Segment Start: DATASET RECORDS

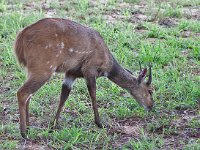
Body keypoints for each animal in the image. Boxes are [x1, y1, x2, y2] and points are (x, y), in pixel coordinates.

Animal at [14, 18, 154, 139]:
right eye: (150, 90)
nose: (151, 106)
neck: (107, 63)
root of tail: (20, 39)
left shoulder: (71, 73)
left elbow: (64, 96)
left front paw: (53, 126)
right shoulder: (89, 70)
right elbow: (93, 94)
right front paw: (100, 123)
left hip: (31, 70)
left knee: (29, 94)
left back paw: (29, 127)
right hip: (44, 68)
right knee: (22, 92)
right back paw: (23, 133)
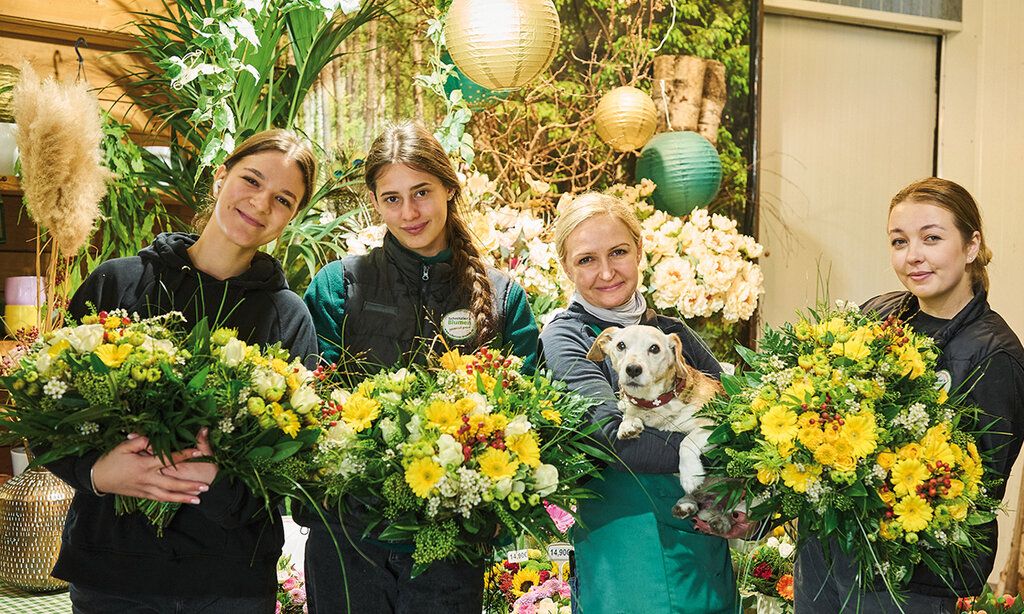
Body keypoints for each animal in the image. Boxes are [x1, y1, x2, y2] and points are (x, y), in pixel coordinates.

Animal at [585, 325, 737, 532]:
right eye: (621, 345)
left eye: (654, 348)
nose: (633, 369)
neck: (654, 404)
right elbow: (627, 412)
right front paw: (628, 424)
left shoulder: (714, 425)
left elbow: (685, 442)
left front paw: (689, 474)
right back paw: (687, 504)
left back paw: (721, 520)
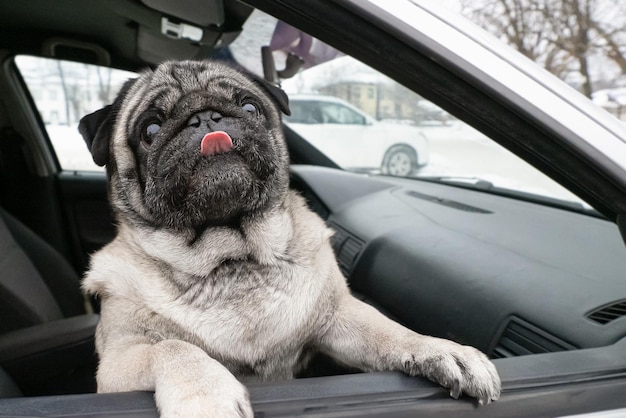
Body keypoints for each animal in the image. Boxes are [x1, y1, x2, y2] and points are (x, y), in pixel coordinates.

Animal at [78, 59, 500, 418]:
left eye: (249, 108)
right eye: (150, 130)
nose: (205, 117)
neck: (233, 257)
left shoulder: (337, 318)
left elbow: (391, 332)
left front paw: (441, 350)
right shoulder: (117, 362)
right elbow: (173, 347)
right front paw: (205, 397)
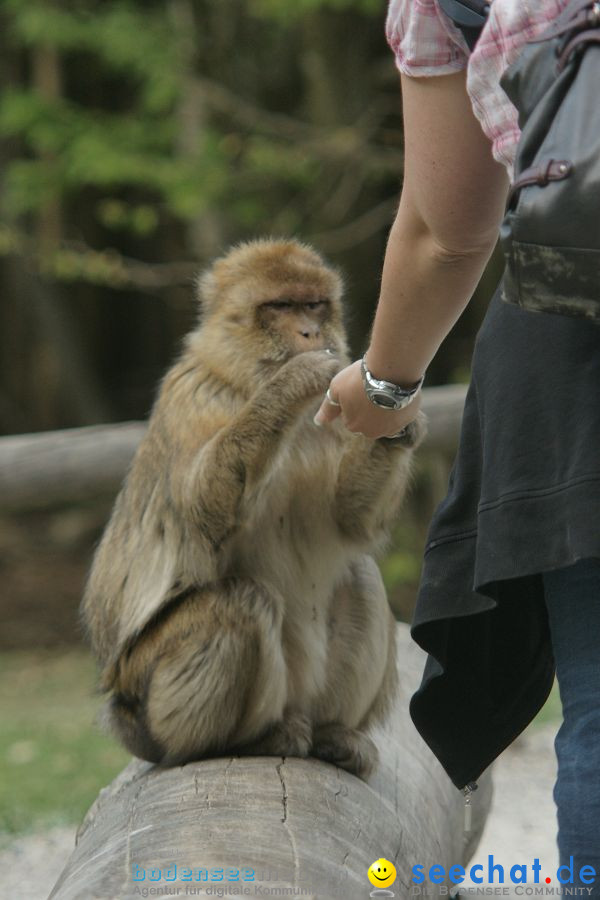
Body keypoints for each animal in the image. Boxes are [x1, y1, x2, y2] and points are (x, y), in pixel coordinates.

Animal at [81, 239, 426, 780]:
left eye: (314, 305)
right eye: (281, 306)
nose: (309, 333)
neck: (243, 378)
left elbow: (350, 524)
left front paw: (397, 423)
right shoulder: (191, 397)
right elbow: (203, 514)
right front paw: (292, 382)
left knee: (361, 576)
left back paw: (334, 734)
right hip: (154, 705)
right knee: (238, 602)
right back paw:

Segment End: DATASET RECORDS

Take only the lines above from the one that has "left knee: (29, 94)" through the one that has "neck: (654, 404)" and reproduce them exactly, omitting any pictures.

left knee: (29, 94)
left back paw: (29, 127)
right hip: (44, 68)
right knee: (22, 92)
right back paw: (23, 133)
Body keypoints for each animal in the image. Boxes are [x1, y1, x2, y2] and points are (x, y), in pixel coordinates.

Animal at [585, 325, 737, 532]:
right eye: (621, 345)
left eye: (654, 348)
nose: (633, 369)
neck: (654, 404)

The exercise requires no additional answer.